Statistical Analysis and Sensitivity Analyses
Descriptive analyses were performed to compare characteristics between case and control subjects at the beginning of the lag time period. Data for qualitative variables are presented as number and proportion of patients in each group and continuous variables as median and interquartile range (IQR). Given that we included all available cases in the database and that the study sample size was determined by the disease incidence, we did not perform a formal power calculation.
A conditional logistic regression model was used to compute the ORs with 95% CIs. When ORs derived from a conditional logistic regression model are estimated in a nested case-control study where control subjects are selected with the risk-set sampling procedure, they can be related to HRs derived from a Cox regression model in which the exposure of interest is modeled as a time-dependent variable (13,14). Thus, the estimated risks were presented as HRs with their 95% CIs. Adjusted HRs were estimated through adding potential confounding factors at the lag time period in the model, including social deprivation index, goiter, hypothyroidism and hyperthyroidism in the last year, and use of other antidiabetes drugs in the last 6 years considered by therapeutic class (Supplementary Tables 1 and 3).

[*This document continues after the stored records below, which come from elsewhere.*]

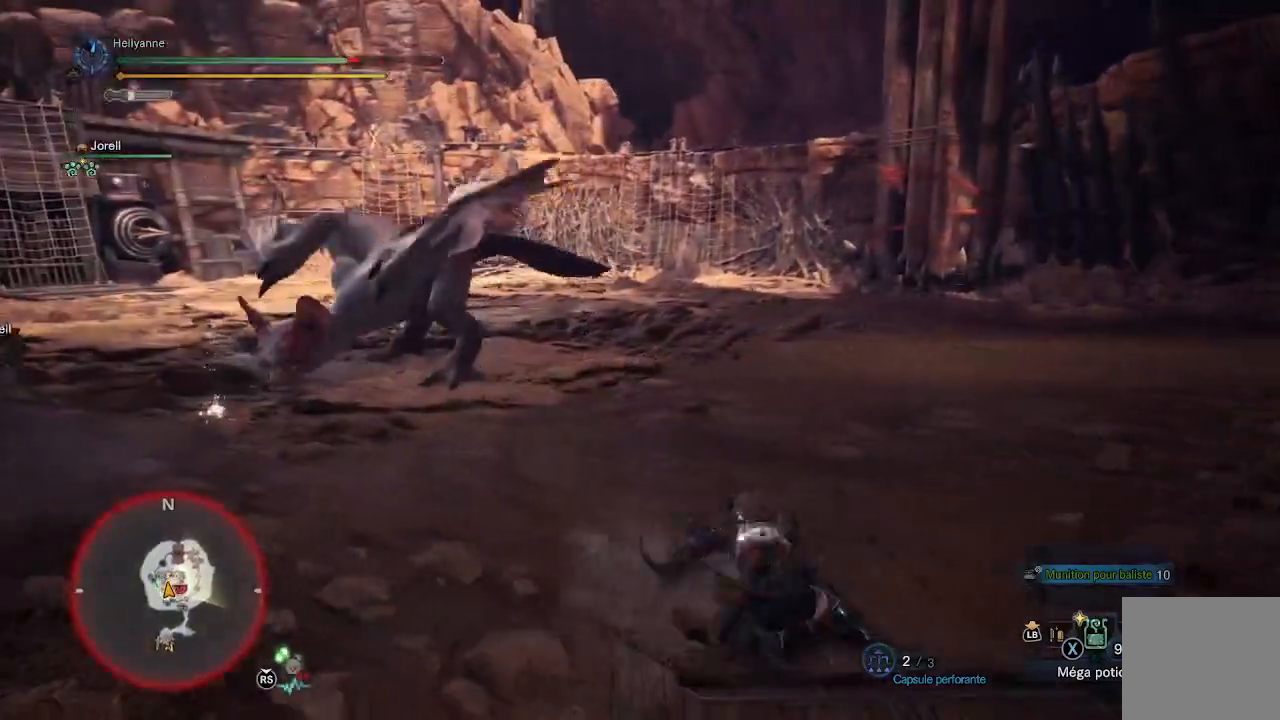
{"buttons": [], "left_stick": "up", "right_stick": "center", "events": [[117, "right_stick", "left"], [283, "L3", "down"], [300, "right_stick", "center"], [417, "L3", "up"], [417, "left_stick", "up"]]}
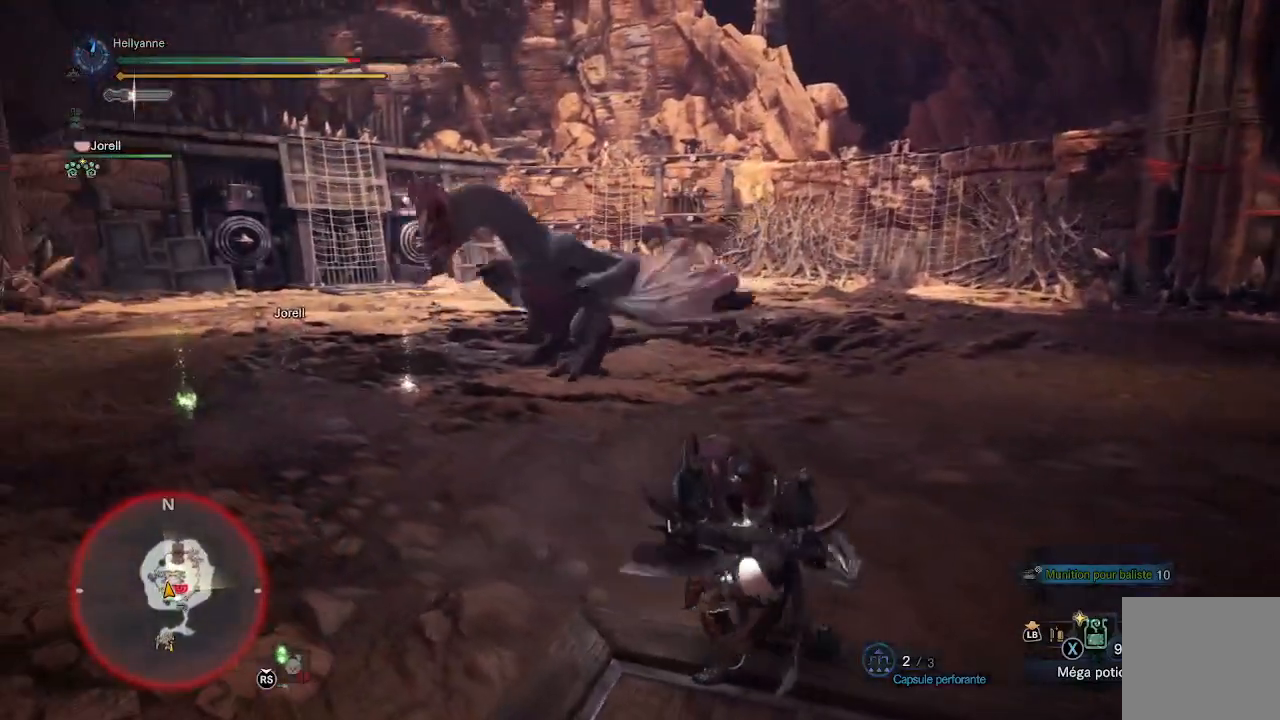
{"buttons": [], "left_stick": "up", "right_stick": "center", "events": []}
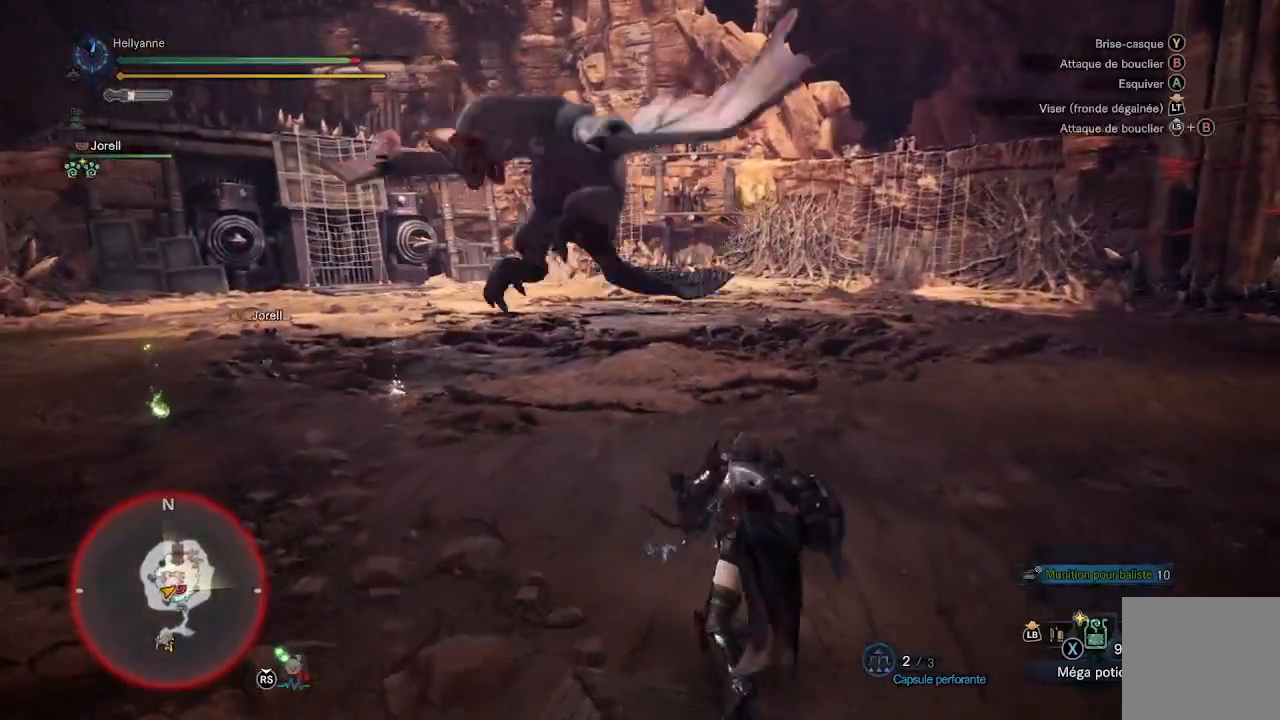
{"buttons": [], "left_stick": "up", "right_stick": "center", "events": [[100, "left_stick", "up-right"], [100, "right_stick", "up-left"], [333, "left_stick", "up"], [333, "right_stick", "center"]]}
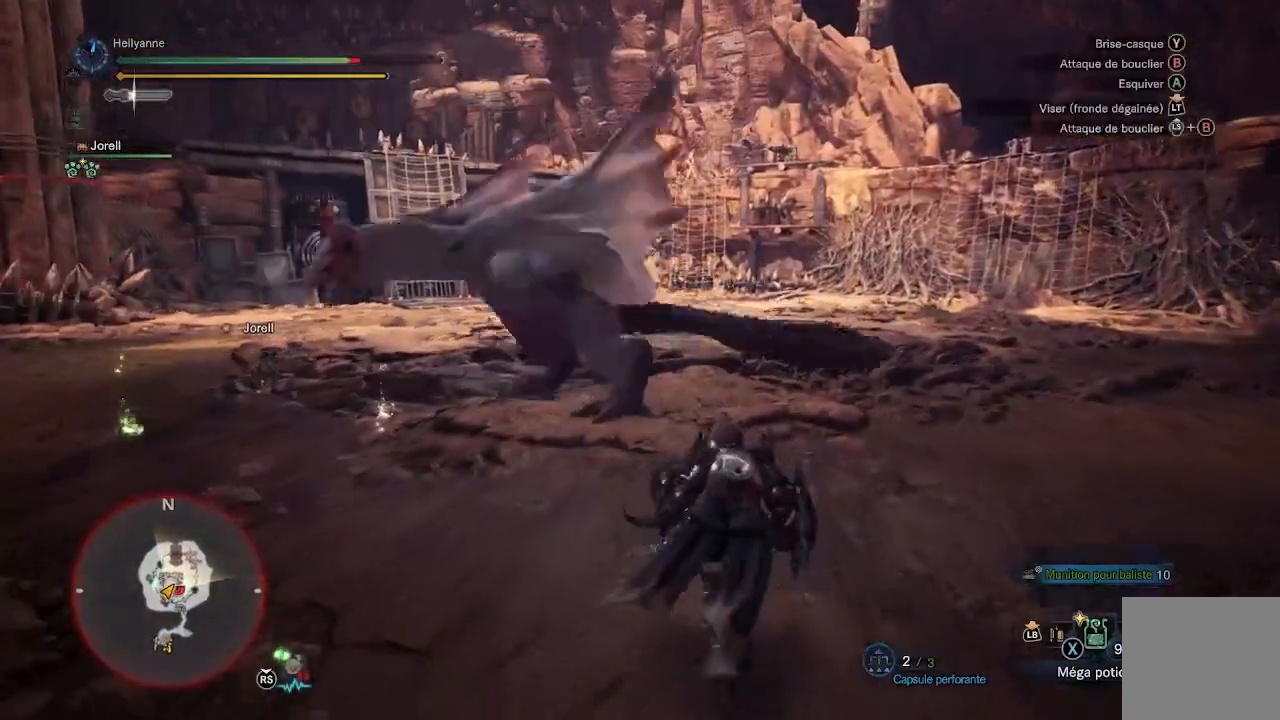
{"buttons": [], "left_stick": "up", "right_stick": "center", "events": [[17, "L3", "down"], [67, "right_stick", "left"], [167, "L3", "up"], [283, "right_stick", "center"]]}
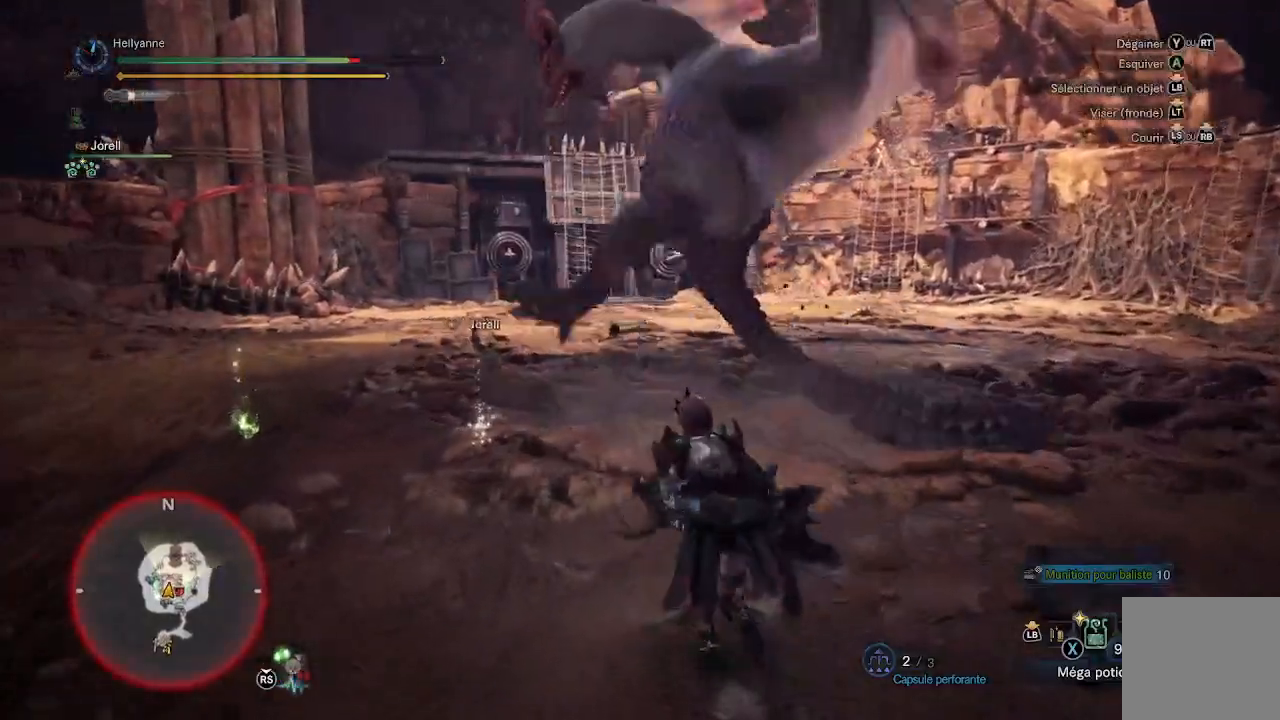
{"buttons": ["Y"], "left_stick": "up", "right_stick": "center", "events": [[350, "Y", "down"], [433, "Y", "up"], [483, "Y", "down"]]}
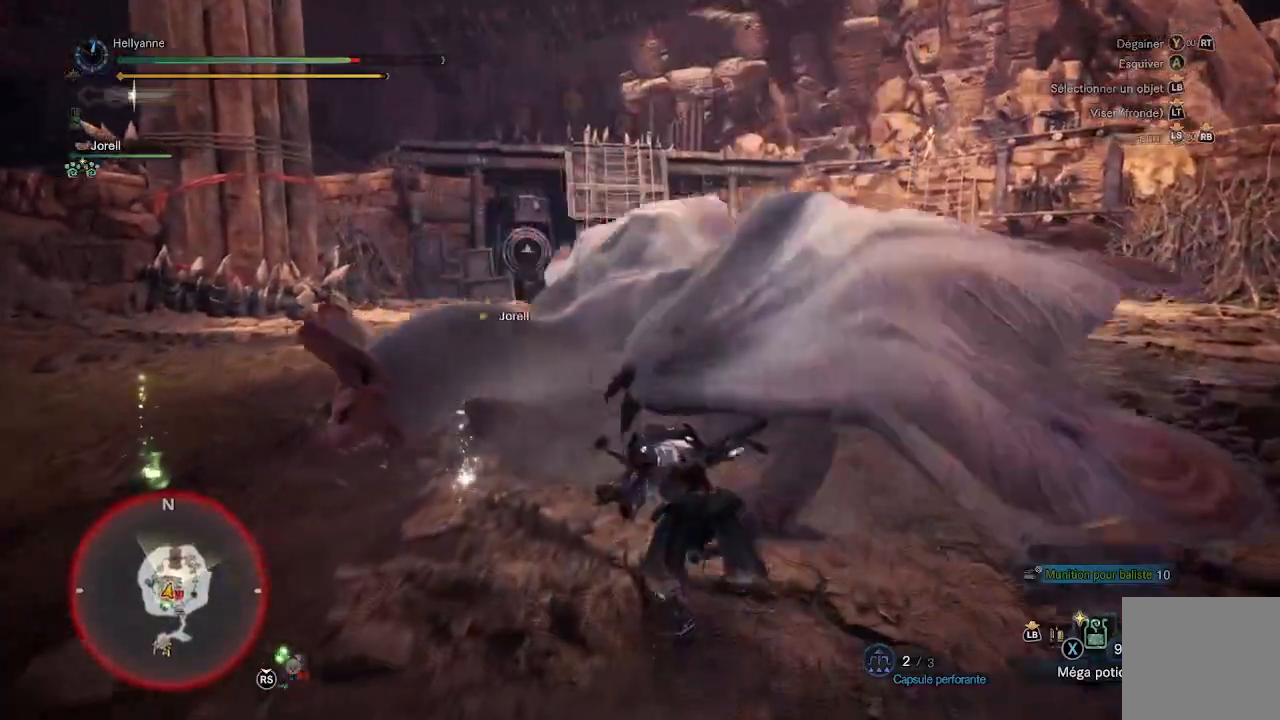
{"buttons": ["Y"], "left_stick": "left", "right_stick": "center", "events": [[50, "Y", "up"], [100, "Y", "down"], [183, "Y", "up"], [233, "Y", "down"], [300, "Y", "up"], [367, "Y", "down"], [367, "left_stick", "up-left"], [433, "Y", "up"], [483, "left_stick", "left"], [500, "Y", "down"]]}
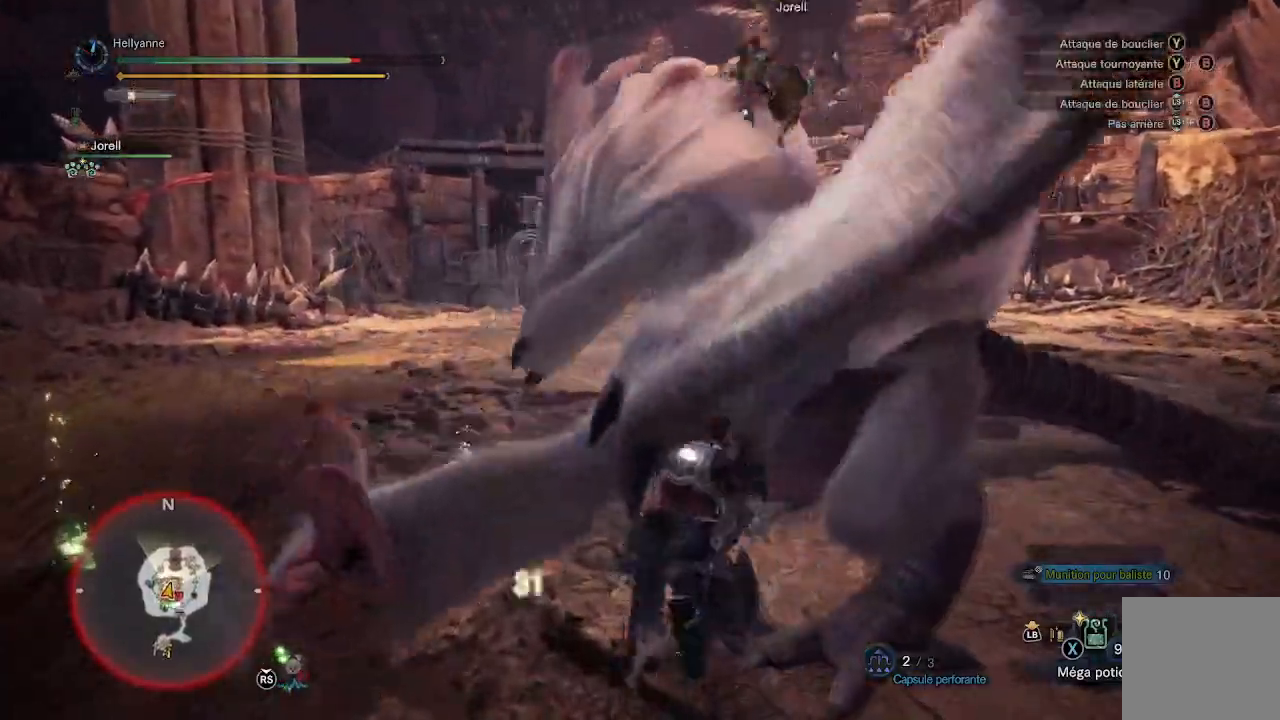
{"buttons": [], "left_stick": "up-left", "right_stick": "center", "events": [[83, "Y", "up"], [133, "Y", "down"], [200, "Y", "up"], [267, "left_stick", "up-left"], [283, "Y", "down"], [333, "Y", "up"], [400, "Y", "down"], [467, "Y", "up"]]}
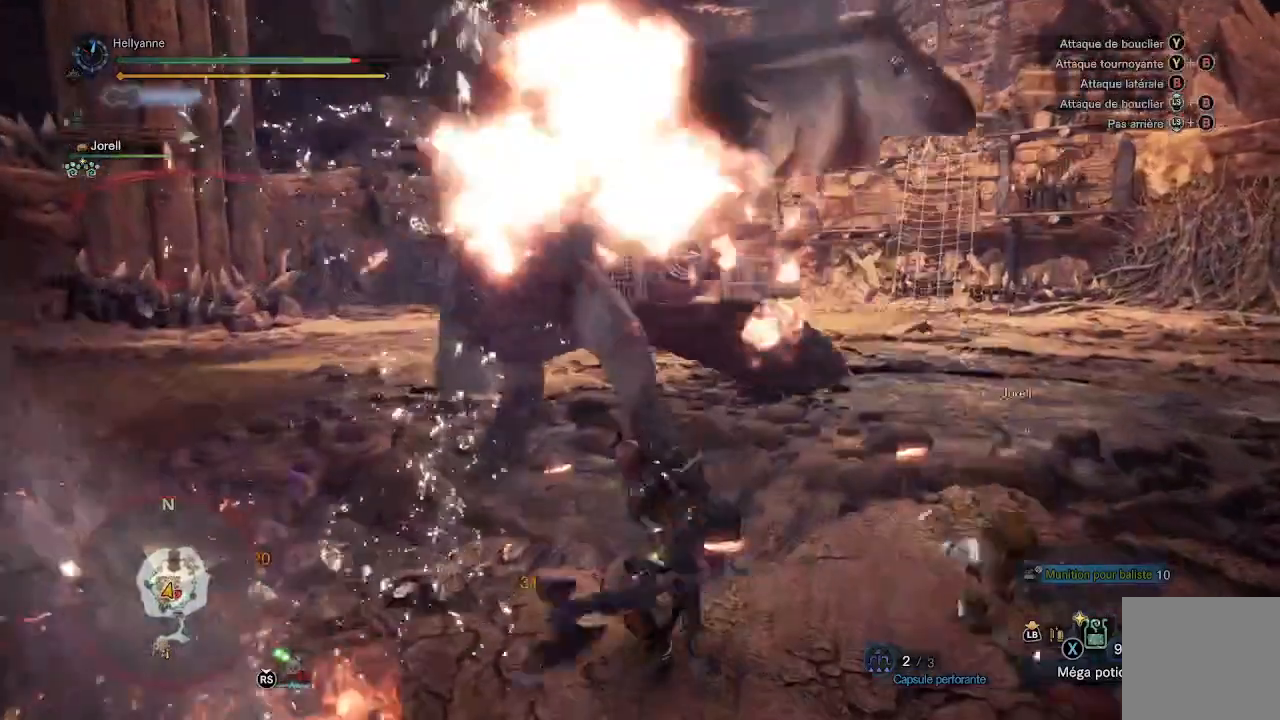
{"buttons": [], "left_stick": "down-left", "right_stick": "left", "events": [[17, "Y", "down"], [100, "Y", "up"], [167, "Y", "down"], [233, "Y", "up"], [417, "left_stick", "down-left"], [417, "right_stick", "left"]]}
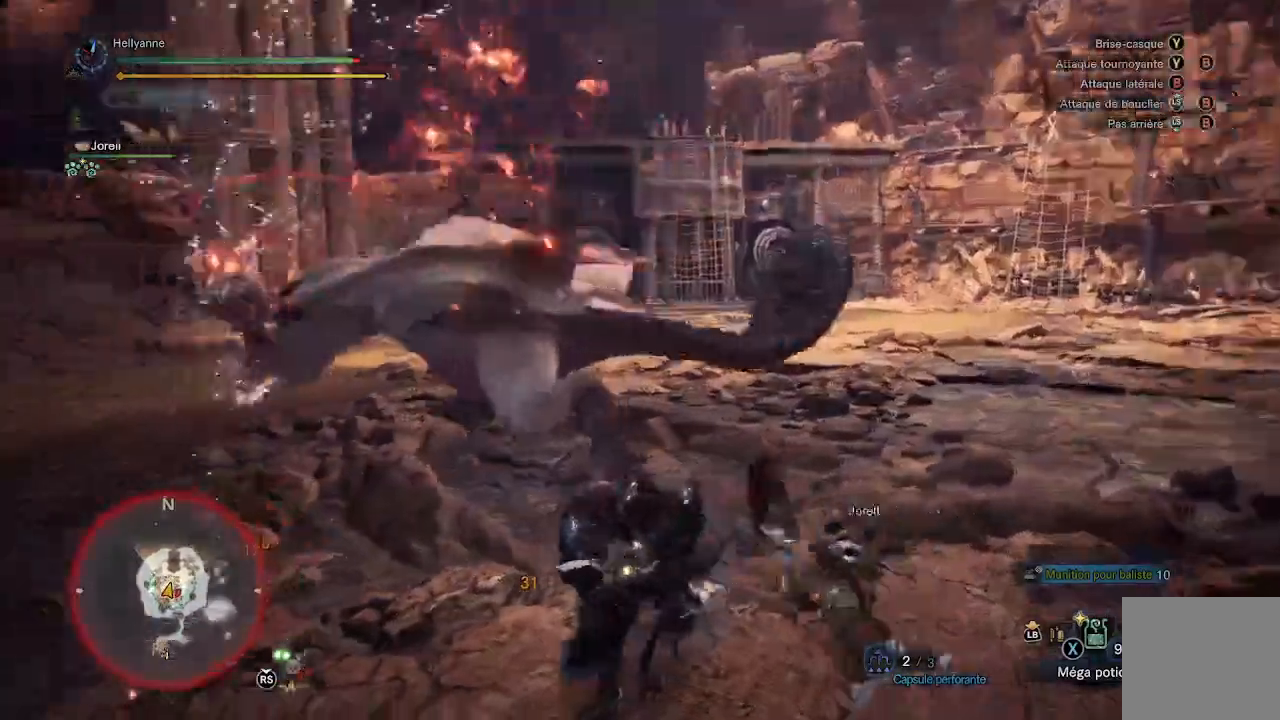
{"buttons": ["L2"], "left_stick": "left", "right_stick": "up-left", "events": [[117, "left_stick", "center"], [183, "left_stick", "left"], [183, "right_stick", "center"], [350, "right_stick", "up-left"], [400, "L2", "down"]]}
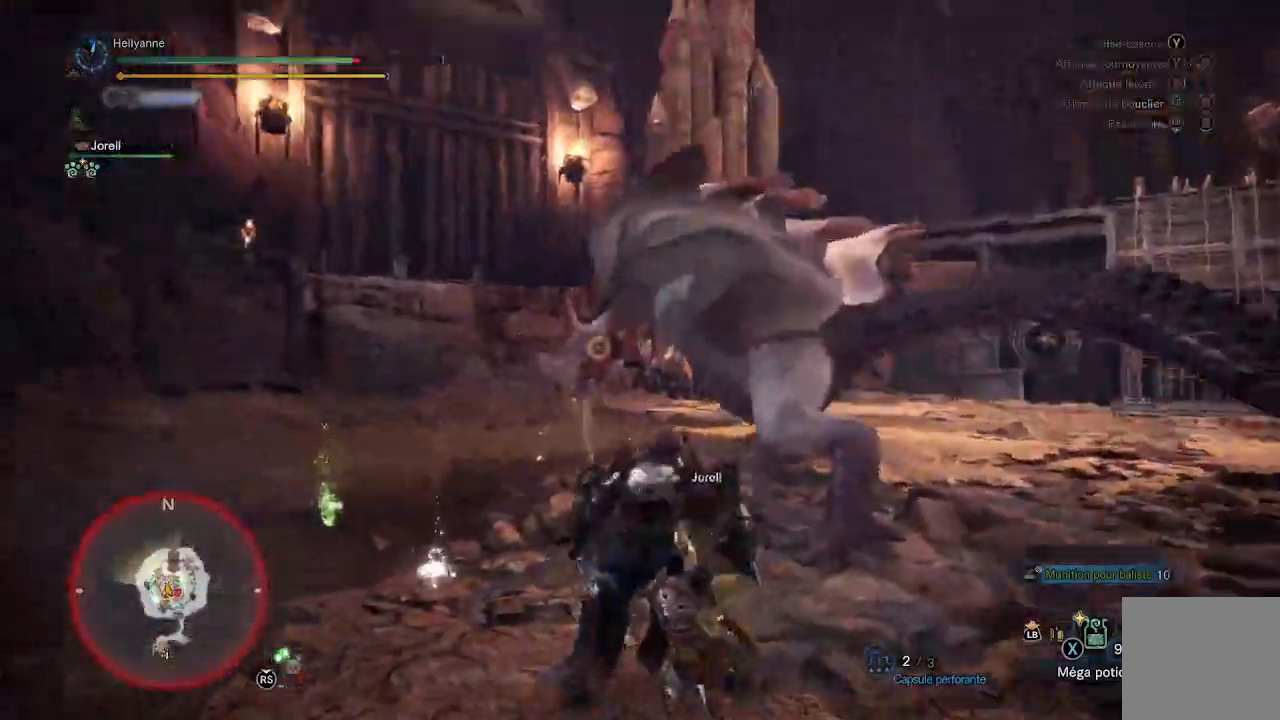
{"buttons": ["L2"], "left_stick": "up-left", "right_stick": "center", "events": [[50, "left_stick", "up-left"], [50, "right_stick", "center"], [300, "B", "down"], [400, "B", "up"]]}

Secondary and sensitivity analyses were performed to assess the validity and robustness of the initial study results. Secondary analyses included 1) stratification according to sex and 2) use of thyroidectomy without cancer as a definition for cases (identification method in Supplementary Table 2) to study the effect of thyroidectomy. Sensitivity analyses were performed with changes of lag time period: 3 months and 12 months.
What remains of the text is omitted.